- [Task brief]:
Starting with the line that contains "Page size: 1654x1034.", transcribe every line through the end of the records, keeping each line precisely as it appears.

- [Data shown]:
———
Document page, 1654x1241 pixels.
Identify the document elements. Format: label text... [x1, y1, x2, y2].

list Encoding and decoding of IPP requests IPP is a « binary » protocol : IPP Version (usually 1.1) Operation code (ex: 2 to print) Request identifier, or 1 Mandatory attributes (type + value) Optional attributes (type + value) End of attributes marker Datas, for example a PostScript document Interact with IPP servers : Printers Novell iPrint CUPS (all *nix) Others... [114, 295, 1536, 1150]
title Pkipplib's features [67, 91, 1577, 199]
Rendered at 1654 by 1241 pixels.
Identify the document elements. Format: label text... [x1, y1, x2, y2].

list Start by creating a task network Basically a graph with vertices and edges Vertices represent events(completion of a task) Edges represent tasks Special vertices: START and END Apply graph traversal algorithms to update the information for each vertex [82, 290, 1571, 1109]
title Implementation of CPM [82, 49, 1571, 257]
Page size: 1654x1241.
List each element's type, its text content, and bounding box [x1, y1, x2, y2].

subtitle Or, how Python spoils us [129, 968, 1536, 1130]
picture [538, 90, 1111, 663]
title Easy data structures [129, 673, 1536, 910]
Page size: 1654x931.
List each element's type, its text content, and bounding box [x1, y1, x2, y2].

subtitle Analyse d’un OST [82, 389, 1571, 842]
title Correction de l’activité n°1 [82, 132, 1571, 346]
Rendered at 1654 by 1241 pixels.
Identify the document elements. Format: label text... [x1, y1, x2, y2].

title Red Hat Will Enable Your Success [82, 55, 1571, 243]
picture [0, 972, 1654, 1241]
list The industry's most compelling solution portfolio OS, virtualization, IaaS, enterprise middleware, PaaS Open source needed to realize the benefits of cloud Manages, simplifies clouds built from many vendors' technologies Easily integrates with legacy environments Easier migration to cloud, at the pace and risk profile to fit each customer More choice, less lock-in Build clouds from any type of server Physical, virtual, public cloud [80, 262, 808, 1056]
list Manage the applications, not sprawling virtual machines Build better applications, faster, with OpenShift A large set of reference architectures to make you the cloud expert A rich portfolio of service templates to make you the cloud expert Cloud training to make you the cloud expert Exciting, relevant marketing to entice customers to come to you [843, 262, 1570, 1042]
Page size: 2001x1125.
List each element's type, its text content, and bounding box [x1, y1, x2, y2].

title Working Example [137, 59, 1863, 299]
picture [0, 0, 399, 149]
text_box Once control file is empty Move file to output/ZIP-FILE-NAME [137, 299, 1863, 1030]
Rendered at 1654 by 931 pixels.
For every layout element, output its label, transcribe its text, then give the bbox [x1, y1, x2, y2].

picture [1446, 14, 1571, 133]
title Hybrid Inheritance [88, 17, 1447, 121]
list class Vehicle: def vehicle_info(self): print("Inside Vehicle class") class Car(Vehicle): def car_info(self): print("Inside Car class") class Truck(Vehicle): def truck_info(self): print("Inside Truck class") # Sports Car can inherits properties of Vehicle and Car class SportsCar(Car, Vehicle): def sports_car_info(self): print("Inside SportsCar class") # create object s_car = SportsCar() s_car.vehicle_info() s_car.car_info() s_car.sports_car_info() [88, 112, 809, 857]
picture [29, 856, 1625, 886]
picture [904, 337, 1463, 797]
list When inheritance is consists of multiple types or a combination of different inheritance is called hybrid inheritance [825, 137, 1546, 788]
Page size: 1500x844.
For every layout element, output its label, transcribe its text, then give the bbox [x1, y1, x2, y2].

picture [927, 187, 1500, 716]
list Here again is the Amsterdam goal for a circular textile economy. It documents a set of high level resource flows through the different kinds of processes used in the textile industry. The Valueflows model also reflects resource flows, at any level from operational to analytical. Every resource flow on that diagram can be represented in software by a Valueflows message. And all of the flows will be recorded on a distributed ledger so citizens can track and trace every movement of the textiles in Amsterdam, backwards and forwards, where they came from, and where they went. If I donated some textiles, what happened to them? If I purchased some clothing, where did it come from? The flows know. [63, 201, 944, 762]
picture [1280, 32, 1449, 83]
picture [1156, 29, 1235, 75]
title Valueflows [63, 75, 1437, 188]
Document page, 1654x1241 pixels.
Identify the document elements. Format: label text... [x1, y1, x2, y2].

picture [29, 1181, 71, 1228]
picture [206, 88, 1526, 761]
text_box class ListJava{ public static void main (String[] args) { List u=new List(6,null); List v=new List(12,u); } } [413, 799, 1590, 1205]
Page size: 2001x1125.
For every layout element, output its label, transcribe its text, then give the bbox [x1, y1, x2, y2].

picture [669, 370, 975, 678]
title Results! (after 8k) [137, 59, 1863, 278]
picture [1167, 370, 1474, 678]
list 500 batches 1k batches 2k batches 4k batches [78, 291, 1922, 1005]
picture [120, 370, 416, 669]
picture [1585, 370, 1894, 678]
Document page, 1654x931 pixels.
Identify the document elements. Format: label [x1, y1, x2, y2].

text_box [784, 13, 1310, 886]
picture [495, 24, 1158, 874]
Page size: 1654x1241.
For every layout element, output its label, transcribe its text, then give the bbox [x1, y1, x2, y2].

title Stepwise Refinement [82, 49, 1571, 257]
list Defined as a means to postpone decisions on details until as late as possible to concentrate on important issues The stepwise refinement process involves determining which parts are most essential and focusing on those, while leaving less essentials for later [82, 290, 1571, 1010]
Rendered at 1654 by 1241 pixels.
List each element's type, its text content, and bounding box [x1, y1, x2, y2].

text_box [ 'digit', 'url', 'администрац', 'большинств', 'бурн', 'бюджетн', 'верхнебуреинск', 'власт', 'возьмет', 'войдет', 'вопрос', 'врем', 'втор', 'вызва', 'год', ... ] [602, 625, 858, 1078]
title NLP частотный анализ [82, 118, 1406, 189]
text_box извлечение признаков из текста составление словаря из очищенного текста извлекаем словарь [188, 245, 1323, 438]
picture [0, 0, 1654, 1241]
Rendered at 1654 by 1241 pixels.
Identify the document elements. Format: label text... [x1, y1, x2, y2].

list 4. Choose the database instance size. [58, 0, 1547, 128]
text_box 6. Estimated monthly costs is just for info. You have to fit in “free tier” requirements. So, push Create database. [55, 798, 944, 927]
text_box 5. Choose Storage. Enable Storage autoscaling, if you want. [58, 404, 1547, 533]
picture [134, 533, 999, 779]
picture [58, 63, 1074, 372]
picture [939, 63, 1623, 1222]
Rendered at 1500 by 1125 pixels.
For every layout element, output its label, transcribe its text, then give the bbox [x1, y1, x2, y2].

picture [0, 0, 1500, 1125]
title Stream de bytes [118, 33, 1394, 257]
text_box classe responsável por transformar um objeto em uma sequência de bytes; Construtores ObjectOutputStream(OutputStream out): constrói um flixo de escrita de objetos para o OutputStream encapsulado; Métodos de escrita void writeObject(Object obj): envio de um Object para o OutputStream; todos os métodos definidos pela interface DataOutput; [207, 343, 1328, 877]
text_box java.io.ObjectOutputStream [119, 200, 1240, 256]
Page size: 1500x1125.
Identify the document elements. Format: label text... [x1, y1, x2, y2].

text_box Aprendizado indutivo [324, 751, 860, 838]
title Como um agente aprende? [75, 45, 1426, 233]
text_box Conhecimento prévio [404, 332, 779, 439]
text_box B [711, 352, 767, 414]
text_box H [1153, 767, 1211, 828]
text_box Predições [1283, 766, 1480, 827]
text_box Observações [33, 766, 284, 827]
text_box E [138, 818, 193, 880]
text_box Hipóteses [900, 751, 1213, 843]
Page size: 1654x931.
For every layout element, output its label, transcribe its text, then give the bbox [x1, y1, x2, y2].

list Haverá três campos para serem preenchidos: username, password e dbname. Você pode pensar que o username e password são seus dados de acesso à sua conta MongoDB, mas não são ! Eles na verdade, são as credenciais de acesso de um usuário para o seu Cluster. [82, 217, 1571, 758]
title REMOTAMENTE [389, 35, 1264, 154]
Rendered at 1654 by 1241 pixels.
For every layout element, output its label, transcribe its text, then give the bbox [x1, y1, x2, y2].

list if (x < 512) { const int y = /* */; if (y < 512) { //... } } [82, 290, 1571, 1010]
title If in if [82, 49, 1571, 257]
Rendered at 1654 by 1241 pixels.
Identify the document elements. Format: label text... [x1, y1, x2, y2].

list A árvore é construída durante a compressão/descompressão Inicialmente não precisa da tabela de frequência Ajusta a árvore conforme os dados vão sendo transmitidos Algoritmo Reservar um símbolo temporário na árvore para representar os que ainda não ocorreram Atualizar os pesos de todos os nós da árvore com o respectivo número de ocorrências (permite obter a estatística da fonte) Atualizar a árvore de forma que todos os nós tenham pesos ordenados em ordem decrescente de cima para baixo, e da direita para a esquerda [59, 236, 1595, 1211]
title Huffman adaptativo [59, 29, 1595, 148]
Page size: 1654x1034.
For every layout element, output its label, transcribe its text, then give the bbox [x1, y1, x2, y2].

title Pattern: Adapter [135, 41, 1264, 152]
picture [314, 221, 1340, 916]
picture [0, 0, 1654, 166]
———
- [Task response]:
Page size: 1654x1034.
For every layout element, output its label, transcribe its text, then give the bbox [x1, y1, x2, y2].

title Pattern: Adapter [135, 41, 1264, 152]
picture [314, 221, 1340, 916]
picture [0, 0, 1654, 166]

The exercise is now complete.